Along with the funding, he highlighted potential challenges like additional field prep and maintenance for the additional games along with the crews needed by the district to do it throughout the season. Recent increases to transportation costs, filling coaching and umpire positions were also discussed during previous meetings.

In January, the Montana High School Association adopted baseball as an official sport with individual school districts deciding whether or not to adopt baseball as a part of their activity offerings. Since then, 22 schools — including AA schools Butte and Belgrade — voted to adopt baseball to begin in Spring 2023. The addition of girls wrestling to SD2 allowed them to explore the possibility of adding baseball while still complying with Title IX requirements.

Before voting, board trustees expressed a desire to add baseball but felt that current funding isn’t available to sustain it effectively between other budgets and the deficit currently in the elementary school budget.

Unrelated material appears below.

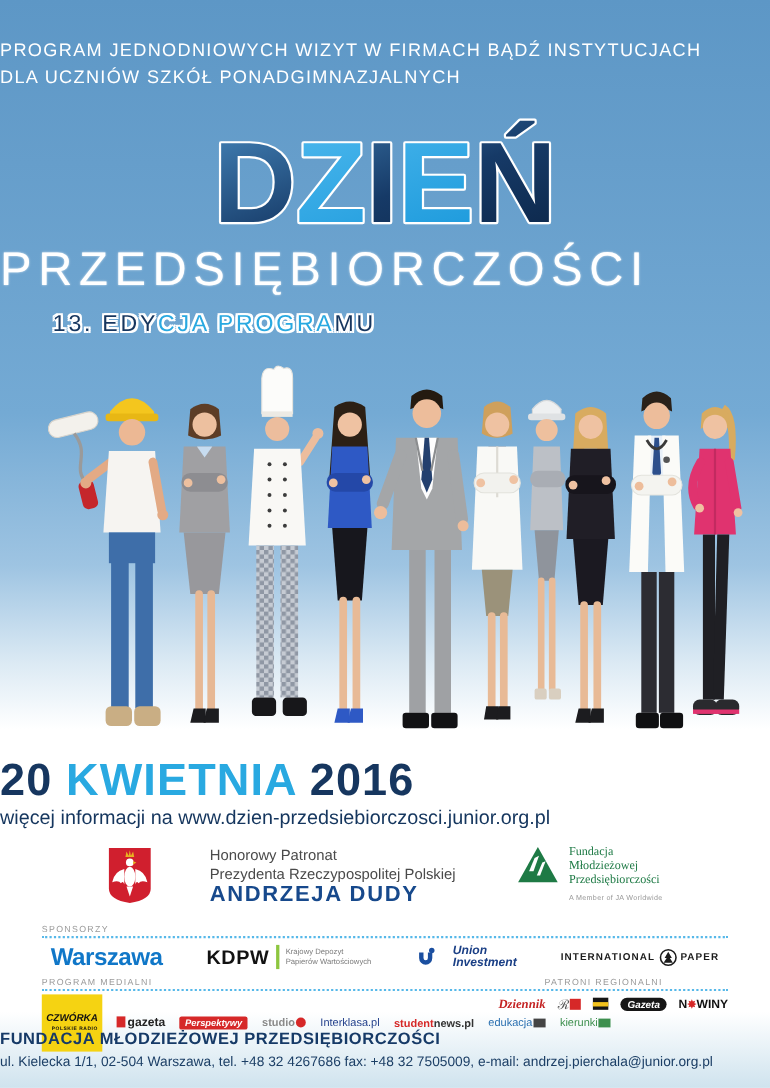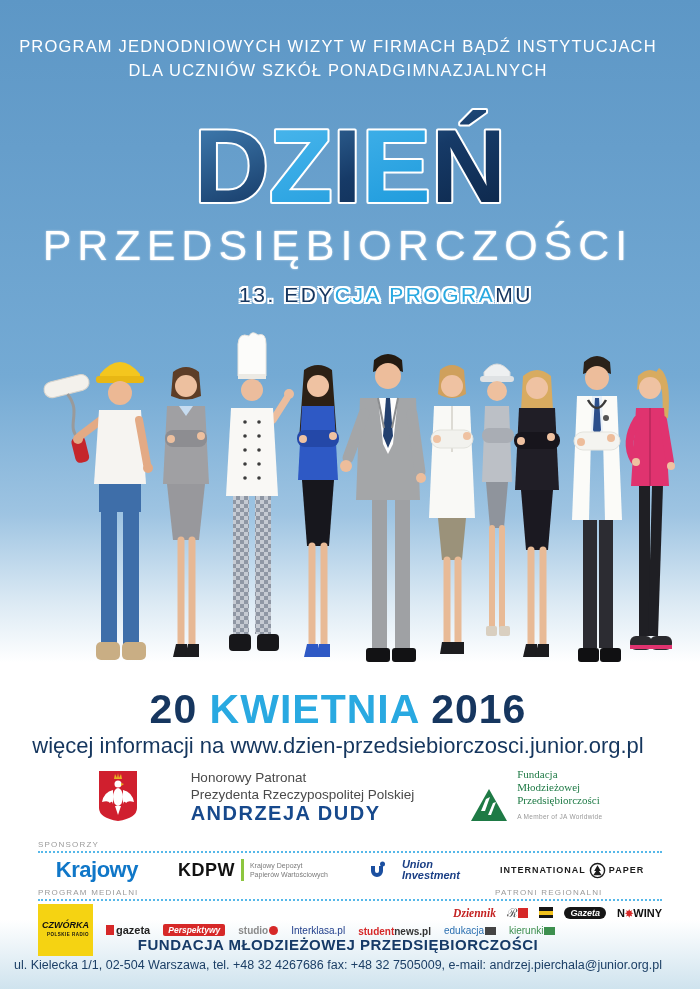"PROGRAM JEDNODNIOWYCH WIZYT W FIRMACH" .center { text-align: center -> none }
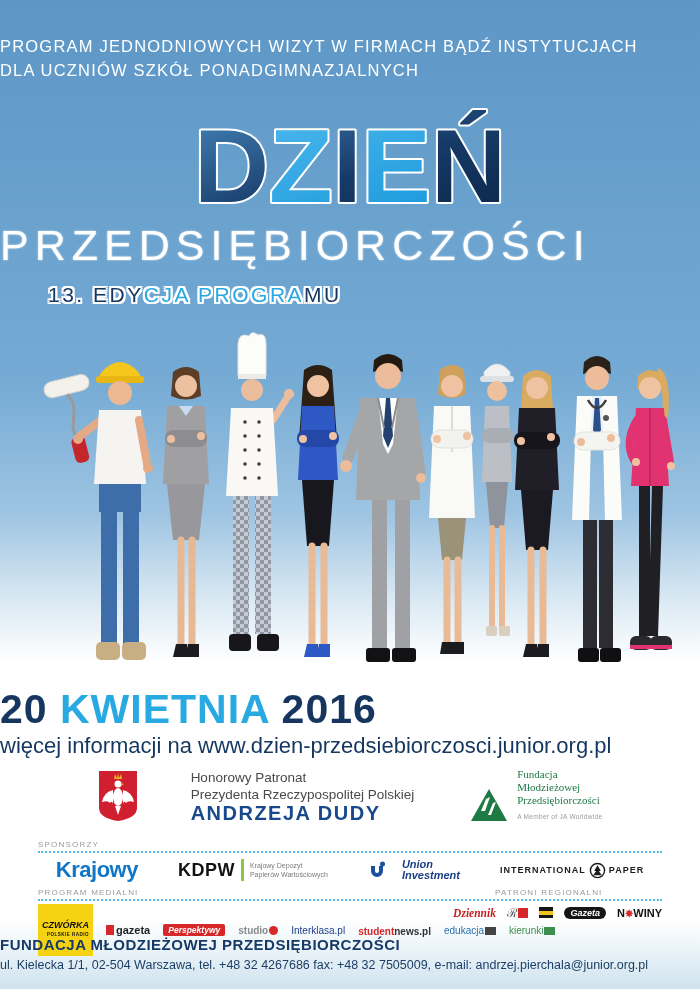"więcej informacji na" .info-line { font-size: 22px -> 18px }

“I really want to approve this, but I just don’t know where we’re supposed to find the money,” board trustee and vice-chair Jennifer Hoffman said. “$140,000 annually … to pay for baseball, I don’t know where it’s supposed to come from.”

Despite the no-vote, the board said they would be willing to revisit the option when funding was no longer an issue. Wahl said it’s almost certain to happen due to the amount of public interest he’s received.

“If you don’t pass it tonight, I think it will come up [again]. I think there’s a big enough baseball community. I think that it’ll come up each year to adopt it,” Wahl said.